- Opening Delimiter -

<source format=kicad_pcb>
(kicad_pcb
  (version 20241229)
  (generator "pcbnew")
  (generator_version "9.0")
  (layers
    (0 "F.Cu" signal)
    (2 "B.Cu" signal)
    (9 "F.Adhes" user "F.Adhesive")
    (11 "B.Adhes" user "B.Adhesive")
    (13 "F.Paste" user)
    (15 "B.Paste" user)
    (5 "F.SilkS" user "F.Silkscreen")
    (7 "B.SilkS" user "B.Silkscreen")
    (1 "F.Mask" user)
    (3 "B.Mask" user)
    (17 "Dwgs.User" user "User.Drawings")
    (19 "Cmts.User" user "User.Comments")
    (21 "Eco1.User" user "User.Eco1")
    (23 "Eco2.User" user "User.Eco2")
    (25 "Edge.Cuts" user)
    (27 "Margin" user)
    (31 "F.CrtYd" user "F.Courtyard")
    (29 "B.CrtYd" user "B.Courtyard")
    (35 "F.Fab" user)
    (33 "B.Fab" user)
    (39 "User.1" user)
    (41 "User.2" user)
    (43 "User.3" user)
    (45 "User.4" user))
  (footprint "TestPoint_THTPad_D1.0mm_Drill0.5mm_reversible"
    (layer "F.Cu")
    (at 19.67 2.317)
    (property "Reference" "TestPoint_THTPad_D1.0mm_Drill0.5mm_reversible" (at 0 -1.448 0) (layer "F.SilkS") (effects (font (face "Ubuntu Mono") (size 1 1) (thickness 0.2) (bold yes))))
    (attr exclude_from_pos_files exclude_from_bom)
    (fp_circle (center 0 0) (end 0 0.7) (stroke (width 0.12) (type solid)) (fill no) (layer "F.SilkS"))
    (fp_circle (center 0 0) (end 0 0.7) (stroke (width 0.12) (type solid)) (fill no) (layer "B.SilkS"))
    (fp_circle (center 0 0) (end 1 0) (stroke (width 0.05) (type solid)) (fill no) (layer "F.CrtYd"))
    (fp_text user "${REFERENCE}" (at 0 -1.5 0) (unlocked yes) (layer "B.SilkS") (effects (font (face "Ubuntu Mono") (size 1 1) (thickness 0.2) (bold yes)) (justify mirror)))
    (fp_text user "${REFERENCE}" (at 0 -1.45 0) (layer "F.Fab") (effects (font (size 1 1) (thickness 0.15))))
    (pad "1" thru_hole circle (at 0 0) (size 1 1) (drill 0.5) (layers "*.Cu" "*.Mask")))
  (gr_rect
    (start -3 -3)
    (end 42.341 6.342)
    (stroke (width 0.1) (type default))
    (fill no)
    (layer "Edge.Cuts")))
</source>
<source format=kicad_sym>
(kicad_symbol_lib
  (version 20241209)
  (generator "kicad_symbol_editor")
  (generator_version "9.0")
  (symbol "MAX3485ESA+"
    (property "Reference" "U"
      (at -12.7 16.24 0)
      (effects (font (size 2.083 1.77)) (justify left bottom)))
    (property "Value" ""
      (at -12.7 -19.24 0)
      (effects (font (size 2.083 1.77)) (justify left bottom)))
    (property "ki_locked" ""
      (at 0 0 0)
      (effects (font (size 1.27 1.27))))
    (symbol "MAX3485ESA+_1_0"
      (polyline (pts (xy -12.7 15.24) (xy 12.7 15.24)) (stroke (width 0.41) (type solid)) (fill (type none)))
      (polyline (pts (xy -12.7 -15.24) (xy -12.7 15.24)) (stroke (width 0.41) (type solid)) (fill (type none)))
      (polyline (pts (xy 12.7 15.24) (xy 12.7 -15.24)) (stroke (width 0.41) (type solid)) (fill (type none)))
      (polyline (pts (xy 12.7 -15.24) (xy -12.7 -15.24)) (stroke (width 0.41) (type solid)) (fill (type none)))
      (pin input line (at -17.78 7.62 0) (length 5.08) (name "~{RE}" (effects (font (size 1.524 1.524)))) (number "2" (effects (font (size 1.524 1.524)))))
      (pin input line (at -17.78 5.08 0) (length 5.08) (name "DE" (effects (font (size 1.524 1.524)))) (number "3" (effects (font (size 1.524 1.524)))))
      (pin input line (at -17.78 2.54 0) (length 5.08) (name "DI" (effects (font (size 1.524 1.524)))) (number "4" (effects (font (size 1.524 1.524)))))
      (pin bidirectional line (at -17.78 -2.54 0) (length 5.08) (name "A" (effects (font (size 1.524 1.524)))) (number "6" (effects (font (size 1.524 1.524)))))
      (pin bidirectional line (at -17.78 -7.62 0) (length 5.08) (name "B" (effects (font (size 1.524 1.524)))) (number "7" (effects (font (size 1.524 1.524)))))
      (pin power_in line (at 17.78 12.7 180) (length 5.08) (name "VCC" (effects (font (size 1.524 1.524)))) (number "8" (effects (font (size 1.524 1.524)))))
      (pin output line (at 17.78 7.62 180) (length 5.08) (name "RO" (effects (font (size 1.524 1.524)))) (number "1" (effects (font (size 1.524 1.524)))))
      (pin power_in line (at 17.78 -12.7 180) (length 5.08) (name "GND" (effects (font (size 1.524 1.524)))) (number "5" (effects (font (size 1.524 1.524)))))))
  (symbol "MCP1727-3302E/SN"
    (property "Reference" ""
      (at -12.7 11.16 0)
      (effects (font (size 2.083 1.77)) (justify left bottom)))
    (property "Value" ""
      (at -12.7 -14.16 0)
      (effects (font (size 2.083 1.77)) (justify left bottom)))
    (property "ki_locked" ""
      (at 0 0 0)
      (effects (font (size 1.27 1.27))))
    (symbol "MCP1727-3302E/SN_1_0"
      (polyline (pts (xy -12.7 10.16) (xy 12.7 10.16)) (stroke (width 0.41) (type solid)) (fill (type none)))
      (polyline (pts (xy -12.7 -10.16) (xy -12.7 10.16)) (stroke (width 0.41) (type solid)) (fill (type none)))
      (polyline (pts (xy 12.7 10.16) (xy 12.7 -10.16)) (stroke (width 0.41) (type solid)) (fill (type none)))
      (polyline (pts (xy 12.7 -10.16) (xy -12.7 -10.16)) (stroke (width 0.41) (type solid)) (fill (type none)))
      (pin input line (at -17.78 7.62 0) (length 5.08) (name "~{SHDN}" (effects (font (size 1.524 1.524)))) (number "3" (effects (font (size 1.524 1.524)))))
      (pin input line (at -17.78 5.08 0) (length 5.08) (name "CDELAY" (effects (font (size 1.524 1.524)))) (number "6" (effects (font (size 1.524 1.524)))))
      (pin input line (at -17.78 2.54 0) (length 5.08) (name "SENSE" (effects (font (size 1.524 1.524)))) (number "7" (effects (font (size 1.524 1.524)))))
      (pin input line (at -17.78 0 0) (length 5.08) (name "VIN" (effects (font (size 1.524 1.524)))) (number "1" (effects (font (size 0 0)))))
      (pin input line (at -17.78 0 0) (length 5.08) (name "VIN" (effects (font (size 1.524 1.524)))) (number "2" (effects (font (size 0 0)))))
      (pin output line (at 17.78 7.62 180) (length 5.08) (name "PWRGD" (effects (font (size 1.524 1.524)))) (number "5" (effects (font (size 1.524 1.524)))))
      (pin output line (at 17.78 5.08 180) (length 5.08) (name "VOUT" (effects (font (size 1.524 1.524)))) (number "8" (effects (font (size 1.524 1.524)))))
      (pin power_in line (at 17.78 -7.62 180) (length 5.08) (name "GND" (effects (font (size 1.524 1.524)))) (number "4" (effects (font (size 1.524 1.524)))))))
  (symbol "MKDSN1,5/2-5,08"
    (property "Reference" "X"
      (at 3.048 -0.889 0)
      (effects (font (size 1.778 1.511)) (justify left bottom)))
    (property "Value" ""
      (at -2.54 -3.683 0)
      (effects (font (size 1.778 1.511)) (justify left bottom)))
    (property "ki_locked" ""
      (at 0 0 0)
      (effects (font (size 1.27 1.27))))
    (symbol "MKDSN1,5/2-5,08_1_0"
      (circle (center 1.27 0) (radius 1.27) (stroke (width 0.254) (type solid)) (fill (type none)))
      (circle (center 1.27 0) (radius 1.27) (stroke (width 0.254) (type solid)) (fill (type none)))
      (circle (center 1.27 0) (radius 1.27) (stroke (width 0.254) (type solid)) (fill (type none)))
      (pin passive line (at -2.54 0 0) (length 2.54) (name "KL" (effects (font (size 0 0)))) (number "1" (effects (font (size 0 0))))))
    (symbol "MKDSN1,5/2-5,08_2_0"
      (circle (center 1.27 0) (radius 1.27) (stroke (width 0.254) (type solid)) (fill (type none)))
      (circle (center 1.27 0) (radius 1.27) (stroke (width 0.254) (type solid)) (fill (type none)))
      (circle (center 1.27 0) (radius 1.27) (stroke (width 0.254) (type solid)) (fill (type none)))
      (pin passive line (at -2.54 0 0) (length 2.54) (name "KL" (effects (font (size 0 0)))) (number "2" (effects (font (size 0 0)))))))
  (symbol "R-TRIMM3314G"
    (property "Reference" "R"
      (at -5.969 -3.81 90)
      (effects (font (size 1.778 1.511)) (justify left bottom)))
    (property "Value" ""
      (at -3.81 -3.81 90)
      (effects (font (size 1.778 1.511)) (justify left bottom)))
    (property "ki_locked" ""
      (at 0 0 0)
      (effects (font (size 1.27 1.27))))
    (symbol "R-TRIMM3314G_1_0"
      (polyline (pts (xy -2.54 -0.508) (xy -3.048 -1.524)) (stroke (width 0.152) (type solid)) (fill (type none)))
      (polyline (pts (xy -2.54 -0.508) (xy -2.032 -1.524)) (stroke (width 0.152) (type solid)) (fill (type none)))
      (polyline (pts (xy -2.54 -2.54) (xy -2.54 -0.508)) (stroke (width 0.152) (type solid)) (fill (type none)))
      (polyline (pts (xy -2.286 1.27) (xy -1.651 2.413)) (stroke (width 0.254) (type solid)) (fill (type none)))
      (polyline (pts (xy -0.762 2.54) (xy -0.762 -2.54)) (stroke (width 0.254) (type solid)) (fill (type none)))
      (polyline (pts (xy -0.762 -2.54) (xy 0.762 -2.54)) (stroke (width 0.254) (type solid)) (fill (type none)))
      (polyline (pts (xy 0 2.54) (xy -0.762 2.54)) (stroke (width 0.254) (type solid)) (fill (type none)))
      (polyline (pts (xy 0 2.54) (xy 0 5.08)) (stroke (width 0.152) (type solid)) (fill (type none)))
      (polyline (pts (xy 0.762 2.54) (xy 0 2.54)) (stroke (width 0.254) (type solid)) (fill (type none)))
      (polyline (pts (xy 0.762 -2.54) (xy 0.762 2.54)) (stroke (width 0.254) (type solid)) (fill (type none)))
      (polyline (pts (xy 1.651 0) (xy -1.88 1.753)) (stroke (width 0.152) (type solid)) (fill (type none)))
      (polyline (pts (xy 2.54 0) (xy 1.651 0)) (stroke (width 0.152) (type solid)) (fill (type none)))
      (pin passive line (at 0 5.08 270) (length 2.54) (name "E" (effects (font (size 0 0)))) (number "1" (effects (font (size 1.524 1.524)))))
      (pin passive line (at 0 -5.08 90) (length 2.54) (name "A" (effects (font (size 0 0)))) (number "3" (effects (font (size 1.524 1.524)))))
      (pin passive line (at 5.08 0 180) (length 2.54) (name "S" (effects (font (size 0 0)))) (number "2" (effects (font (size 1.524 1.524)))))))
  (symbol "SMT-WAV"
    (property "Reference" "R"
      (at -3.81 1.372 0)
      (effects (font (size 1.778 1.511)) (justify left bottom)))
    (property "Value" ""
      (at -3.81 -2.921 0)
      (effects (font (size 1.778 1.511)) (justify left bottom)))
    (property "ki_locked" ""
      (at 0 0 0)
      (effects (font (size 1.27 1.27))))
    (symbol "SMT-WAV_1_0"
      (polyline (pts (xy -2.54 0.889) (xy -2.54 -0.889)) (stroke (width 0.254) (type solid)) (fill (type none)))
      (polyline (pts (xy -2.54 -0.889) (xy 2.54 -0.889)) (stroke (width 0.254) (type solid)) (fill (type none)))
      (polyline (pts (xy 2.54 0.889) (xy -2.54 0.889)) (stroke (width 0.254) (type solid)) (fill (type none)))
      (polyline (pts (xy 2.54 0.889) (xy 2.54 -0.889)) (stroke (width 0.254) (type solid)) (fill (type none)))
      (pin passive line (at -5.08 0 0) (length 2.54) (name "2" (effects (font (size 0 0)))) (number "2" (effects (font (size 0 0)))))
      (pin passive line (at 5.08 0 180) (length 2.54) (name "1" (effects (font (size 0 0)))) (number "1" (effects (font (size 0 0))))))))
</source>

- Closing Delimiter -

### DIRECTIONS
Find the string "CrtYd" in the lines above and count those lines. Give only that count.

### ANSWER TO THE PROBLEM
3